• [Parts of the exercise]:
**A.** In the description of Jefferson's Bedroom, reproduce the passage that opens with the words containing "1823 January 18." and closes with "Jombert, fils aîné, 1779).", substituting "candlestick" for "lamp".
**B.** According to the 1814 account in the description of Jefferson's Bedroom, what stood on the table before the fire?

Dimensions: 18' 7" × 13' 5"; ceiling 18' 8"

Order: Ionic  

Source: Temple of Fortuna Virilis from Palladio; frieze from Desgodetz, Les édifices antiques de Rome[1]

Color: There is evidence that this room was once wallpapered; today it is painted blue-green, a shade popular when Jefferson lived in Paris in the 1780s.

Purpose of Room: Bedroom  

Architectural Features: An alcove bed, open on both sides, joins the Bedroom with Jefferson's Cabinet, or office – a hinged, double-door folding screen separates the two rooms when shut; a privy was located near one end of the bed, an early example of indoor bathroom facilities in America; the room features one of the house's thirteen skylights; a closet over the bed utilized space efficiently and was accessible via ladder. 

Furnishings of Note: Clothes "horse" in closet (reconstructed); obelisk clock at foot of bed enabled Jefferson to get out of bed "with the sun"; crimson silk counterpane with fringe (designed by Jefferson) covered the bed in winter, while a blue silk duvet saw service the year through; mirrors were used to maximize the natural light.

Objects on Display in this Room

Primary Source References

1807. (Sir Augustus John Foster). "... the President had his bed placed in a doorway."[2]

1814. (Francis Calley Gray). "Mr. Jefferson took us from his library into his bed chamber where, on a table before the fire, stood a polygraph with which he said he always wrote."[3]

1815 November 4. (Martha Jefferson Randolph to Jefferson). "In the closet over my bed you will find a bag tied up, and labelled 'Wolf-skin pelisse,' and another labelled 'fur-boots,' wherein those articles will be found. the pelisse had better be sowed up in a striped blanket to keep it clean and uninjured; the boots in any coarse wrapper."[4]

1823 January 18. (Margaret Bayard Smith). "The bed is built into the wall, in a sort of alcove, which in winter must be very comfortable, as it excludes every draught of air – but in the summer, must for the same reason be very uncomfortable. I observed the same arrangement in all the chambers I saw. On the wall, at the foot of the bed was hung his pistols and sword, which I imagine has not been removed for many a year: against the wall, at the head of his bed, was a lamp, which enabled him, when he wished to read, to do it with great safety and convenience."[5]

References

  1. ^ See Antoine Babuty Desgodets, Les édifices Antiques de Rome, nouvelle edition (Paris: Chez Claude-Antoine Jombert, fils aîné, 1779).

• [Dataset extract]:
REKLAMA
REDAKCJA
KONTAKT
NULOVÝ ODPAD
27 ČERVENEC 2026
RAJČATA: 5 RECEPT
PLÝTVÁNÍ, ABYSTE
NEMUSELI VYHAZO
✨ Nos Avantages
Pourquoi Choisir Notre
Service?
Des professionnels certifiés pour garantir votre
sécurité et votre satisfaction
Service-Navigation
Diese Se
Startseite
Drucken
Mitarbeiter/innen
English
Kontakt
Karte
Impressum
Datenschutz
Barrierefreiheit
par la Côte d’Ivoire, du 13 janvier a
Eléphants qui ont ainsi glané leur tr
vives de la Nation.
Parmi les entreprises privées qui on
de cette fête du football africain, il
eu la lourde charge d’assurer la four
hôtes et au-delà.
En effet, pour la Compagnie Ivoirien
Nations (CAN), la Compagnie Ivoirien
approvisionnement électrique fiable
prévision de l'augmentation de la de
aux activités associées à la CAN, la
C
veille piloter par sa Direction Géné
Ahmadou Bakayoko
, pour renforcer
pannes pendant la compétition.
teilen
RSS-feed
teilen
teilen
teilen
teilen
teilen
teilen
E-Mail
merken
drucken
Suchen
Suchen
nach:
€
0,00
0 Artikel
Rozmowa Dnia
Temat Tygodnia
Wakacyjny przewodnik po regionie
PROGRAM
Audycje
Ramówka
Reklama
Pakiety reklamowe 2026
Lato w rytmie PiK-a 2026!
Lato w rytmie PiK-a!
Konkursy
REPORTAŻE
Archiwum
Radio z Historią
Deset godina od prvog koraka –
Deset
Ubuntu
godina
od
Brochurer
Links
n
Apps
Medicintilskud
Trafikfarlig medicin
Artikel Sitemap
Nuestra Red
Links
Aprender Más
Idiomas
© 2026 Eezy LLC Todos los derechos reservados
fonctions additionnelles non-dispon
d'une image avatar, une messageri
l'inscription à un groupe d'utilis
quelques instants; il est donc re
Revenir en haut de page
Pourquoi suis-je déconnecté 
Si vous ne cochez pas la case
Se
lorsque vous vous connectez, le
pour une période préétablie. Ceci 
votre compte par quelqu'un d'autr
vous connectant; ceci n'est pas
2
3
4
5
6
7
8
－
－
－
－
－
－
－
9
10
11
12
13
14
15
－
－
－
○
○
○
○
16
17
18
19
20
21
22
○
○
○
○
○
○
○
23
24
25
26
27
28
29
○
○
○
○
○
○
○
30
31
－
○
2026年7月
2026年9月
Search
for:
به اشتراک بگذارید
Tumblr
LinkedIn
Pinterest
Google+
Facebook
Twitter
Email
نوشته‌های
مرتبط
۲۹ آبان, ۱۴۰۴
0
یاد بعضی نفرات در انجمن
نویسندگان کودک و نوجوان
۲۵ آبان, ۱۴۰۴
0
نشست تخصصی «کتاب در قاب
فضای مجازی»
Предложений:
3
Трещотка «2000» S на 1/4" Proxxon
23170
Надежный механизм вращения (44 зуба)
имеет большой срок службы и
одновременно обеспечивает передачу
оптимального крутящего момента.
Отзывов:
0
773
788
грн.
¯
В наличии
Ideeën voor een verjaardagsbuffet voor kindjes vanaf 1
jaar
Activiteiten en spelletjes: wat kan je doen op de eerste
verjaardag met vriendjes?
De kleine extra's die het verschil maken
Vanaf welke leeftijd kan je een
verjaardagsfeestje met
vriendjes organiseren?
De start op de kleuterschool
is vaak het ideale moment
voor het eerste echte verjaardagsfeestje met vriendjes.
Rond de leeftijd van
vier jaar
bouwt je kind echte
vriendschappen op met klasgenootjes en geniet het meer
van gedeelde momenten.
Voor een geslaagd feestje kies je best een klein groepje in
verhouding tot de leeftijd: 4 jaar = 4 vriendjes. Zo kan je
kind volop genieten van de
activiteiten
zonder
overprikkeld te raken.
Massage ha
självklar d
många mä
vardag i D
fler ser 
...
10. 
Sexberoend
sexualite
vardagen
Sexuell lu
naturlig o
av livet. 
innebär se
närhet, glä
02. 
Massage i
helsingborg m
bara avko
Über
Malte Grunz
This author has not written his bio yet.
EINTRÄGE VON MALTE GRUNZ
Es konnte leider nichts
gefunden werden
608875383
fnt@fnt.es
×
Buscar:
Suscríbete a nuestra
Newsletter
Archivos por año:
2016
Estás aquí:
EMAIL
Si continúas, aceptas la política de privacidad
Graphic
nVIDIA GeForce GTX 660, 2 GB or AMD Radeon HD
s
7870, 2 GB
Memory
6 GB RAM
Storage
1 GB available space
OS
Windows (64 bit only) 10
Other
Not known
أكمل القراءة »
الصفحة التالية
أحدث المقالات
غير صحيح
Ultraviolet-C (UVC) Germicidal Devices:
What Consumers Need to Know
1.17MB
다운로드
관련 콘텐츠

• [Solutions to the tasks]:
**A.**
1823 January 18. (Margaret Bayard Smith). "The bed is built into the wall, in a sort of alcove, which in winter must be very comfortable, as it excludes every draught of air – but in the summer, must for the same reason be very uncomfortable. I observed the same arrangement in all the chambers I saw. On the wall, at the foot of the bed was hung his pistols and sword, which I imagine has not been removed for many a year: against the wall, at the head of his bed, was a candlestick, which enabled him, when he wished to read, to do it with great safety and convenience."[5]

References

  1. ^ See Antoine Babuty Desgodets, Les édifices Antiques de Rome, nouvelle edition (Paris: Chez Claude-Antoine Jombert, fils aîné, 1779).

**B.** A polygraph, with which Jefferson said he always wrote.